§ **Available records**
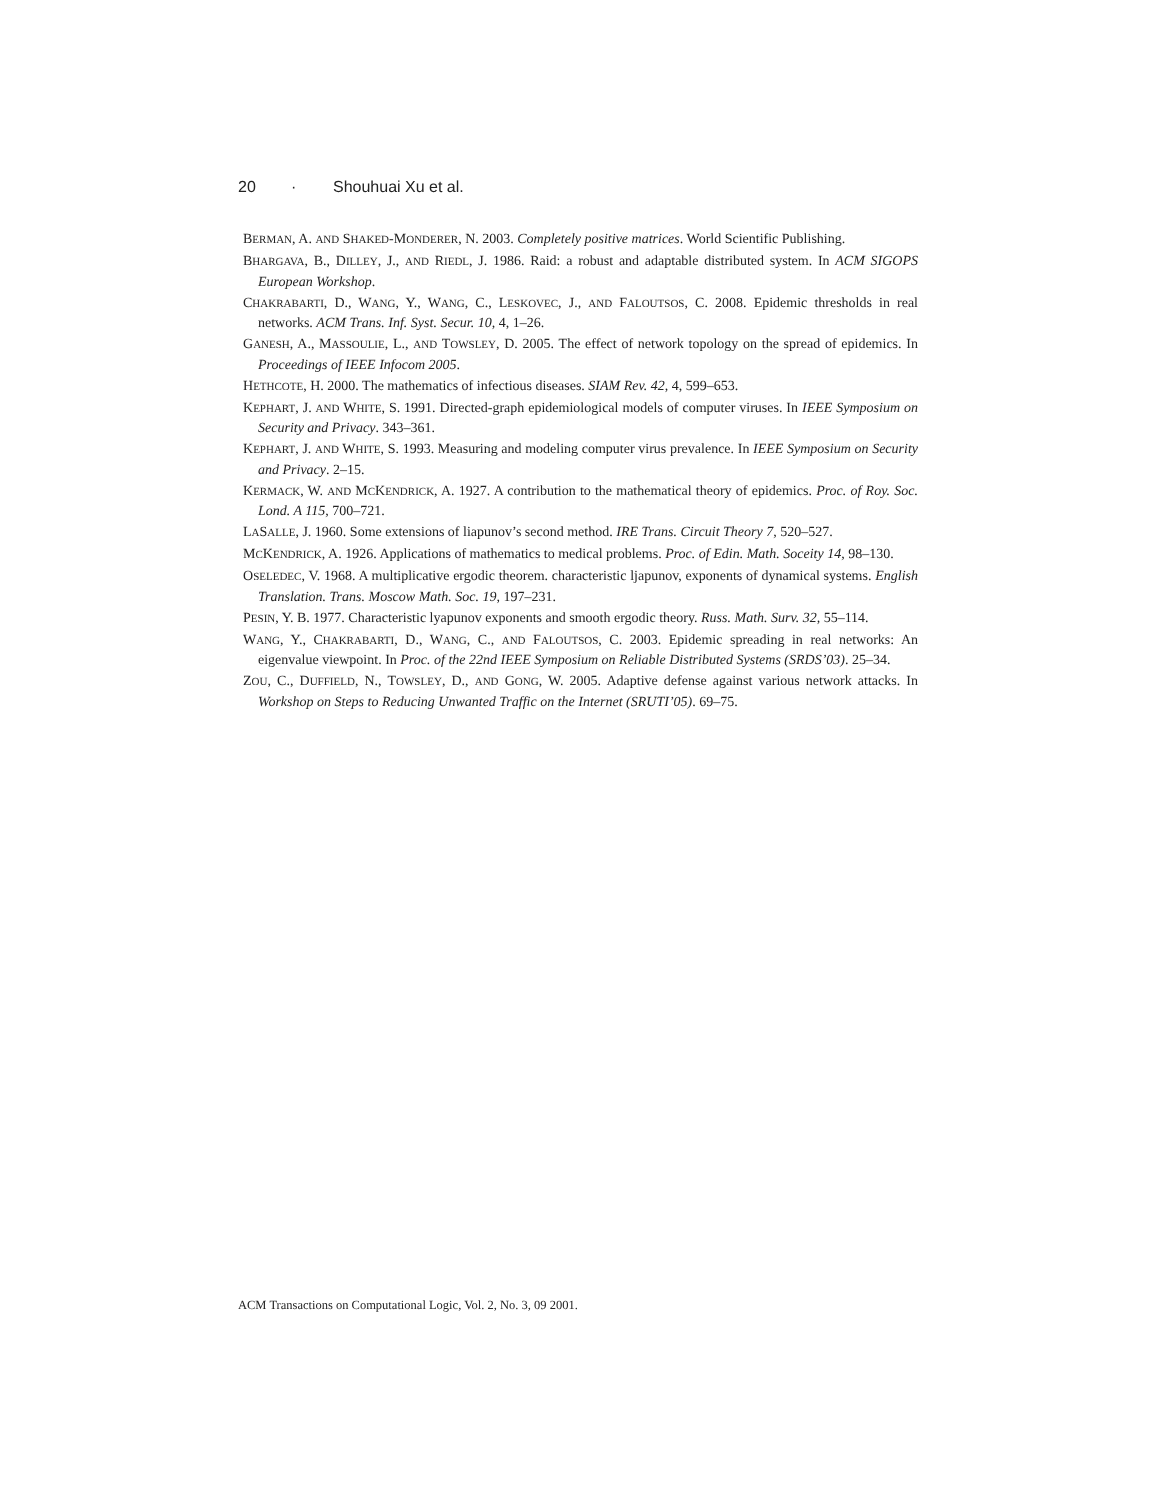20 · Shouhuai Xu et al.
BERMAN, A. AND SHAKED-MONDERER, N. 2003. Completely positive matrices. World Scientific Publishing.
BHARGAVA, B., DILLEY, J., AND RIEDL, J. 1986. Raid: a robust and adaptable distributed system. In ACM SIGOPS European Workshop.
CHAKRABARTI, D., WANG, Y., WANG, C., LESKOVEC, J., AND FALOUTSOS, C. 2008. Epidemic thresholds in real networks. ACM Trans. Inf. Syst. Secur. 10, 4, 1–26.
GANESH, A., MASSOULIE, L., AND TOWSLEY, D. 2005. The effect of network topology on the spread of epidemics. In Proceedings of IEEE Infocom 2005.
HETHCOTE, H. 2000. The mathematics of infectious diseases. SIAM Rev. 42, 4, 599–653.
KEPHART, J. AND WHITE, S. 1991. Directed-graph epidemiological models of computer viruses. In IEEE Symposium on Security and Privacy. 343–361.
KEPHART, J. AND WHITE, S. 1993. Measuring and modeling computer virus prevalence. In IEEE Symposium on Security and Privacy. 2–15.
KERMACK, W. AND MCKENDRICK, A. 1927. A contribution to the mathematical theory of epidemics. Proc. of Roy. Soc. Lond. A 115, 700–721.
LASALLE, J. 1960. Some extensions of liapunov’s second method. IRE Trans. Circuit Theory 7, 520–527.
MCKENDRICK, A. 1926. Applications of mathematics to medical problems. Proc. of Edin. Math. Soceity 14, 98–130.
OSELEDEC, V. 1968. A multiplicative ergodic theorem. characteristic ljapunov, exponents of dynamical systems. English Translation. Trans. Moscow Math. Soc. 19, 197–231.
PESIN, Y. B. 1977. Characteristic lyapunov exponents and smooth ergodic theory. Russ. Math. Surv. 32, 55–114.
WANG, Y., CHAKRABARTI, D., WANG, C., AND FALOUTSOS, C. 2003. Epidemic spreading in real networks: An eigenvalue viewpoint. In Proc. of the 22nd IEEE Symposium on Reliable Distributed Systems (SRDS’03). 25–34.
ZOU, C., DUFFIELD, N., TOWSLEY, D., AND GONG, W. 2005. Adaptive defense against various network attacks. In Workshop on Steps to Reducing Unwanted Traffic on the Internet (SRUTI’05). 69–75.
ACM Transactions on Computational Logic, Vol. 2, No. 3, 09 2001.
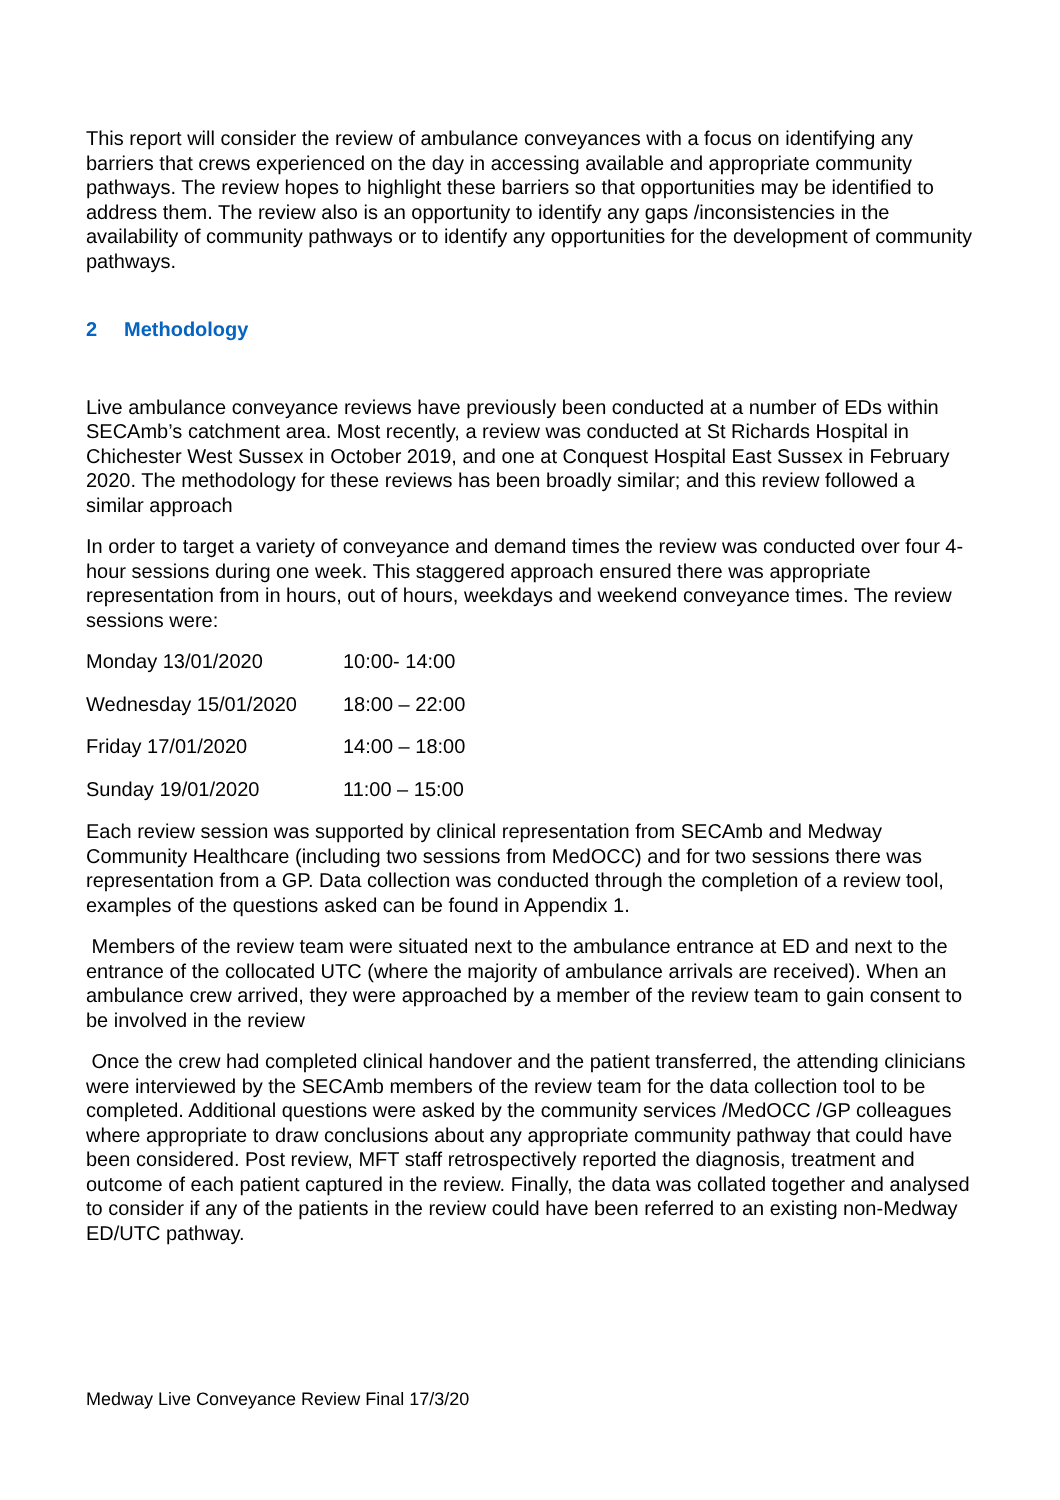This report will consider the review of ambulance conveyances with a focus on identifying any barriers that crews experienced on the day in accessing available and appropriate community pathways. The review hopes to highlight these barriers so that opportunities may be identified to address them. The review also is an opportunity to identify any gaps /inconsistencies in the availability of community pathways or to identify any opportunities for the development of community pathways.
2 Methodology
Live ambulance conveyance reviews have previously been conducted at a number of EDs within SECAmb’s catchment area. Most recently, a review was conducted at St Richards Hospital in Chichester West Sussex in October 2019, and one at Conquest Hospital East Sussex in February 2020. The methodology for these reviews has been broadly similar; and this review followed a similar approach
In order to target a variety of conveyance and demand times the review was conducted over four 4-hour sessions during one week. This staggered approach ensured there was appropriate representation from in hours, out of hours, weekdays and weekend conveyance times. The review sessions were:
Monday 13/01/2020 10:00- 14:00
Wednesday 15/01/2020 18:00 – 22:00
Friday 17/01/2020 14:00 – 18:00
Sunday 19/01/2020 11:00 – 15:00
Each review session was supported by clinical representation from SECAmb and Medway Community Healthcare (including two sessions from MedOCC) and for two sessions there was representation from a GP. Data collection was conducted through the completion of a review tool, examples of the questions asked can be found in Appendix 1.
Members of the review team were situated next to the ambulance entrance at ED and next to the entrance of the collocated UTC (where the majority of ambulance arrivals are received). When an ambulance crew arrived, they were approached by a member of the review team to gain consent to be involved in the review
Once the crew had completed clinical handover and the patient transferred, the attending clinicians were interviewed by the SECAmb members of the review team for the data collection tool to be completed. Additional questions were asked by the community services /MedOCC /GP colleagues where appropriate to draw conclusions about any appropriate community pathway that could have been considered. Post review, MFT staff retrospectively reported the diagnosis, treatment and outcome of each patient captured in the review. Finally, the data was collated together and analysed to consider if any of the patients in the review could have been referred to an existing non-Medway ED/UTC pathway.
Medway Live Conveyance Review Final 17/3/20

§ **Work task**
Could you write out, exactly as they stand, only the lines above that begin at the line with "MCKENDRICK, A. 1926." and stop after the line with "OSELEDEC, V. 1968."?

§ **Answer section**
MCKENDRICK, A. 1926. Applications of mathematics to medical problems. Proc. of Edin. Math. Soceity 14, 98–130.
OSELEDEC, V. 1968. A multiplicative ergodic theorem. characteristic ljapunov, exponents of dynamical systems. English Translation. Trans. Moscow Math. Soc. 19, 197–231.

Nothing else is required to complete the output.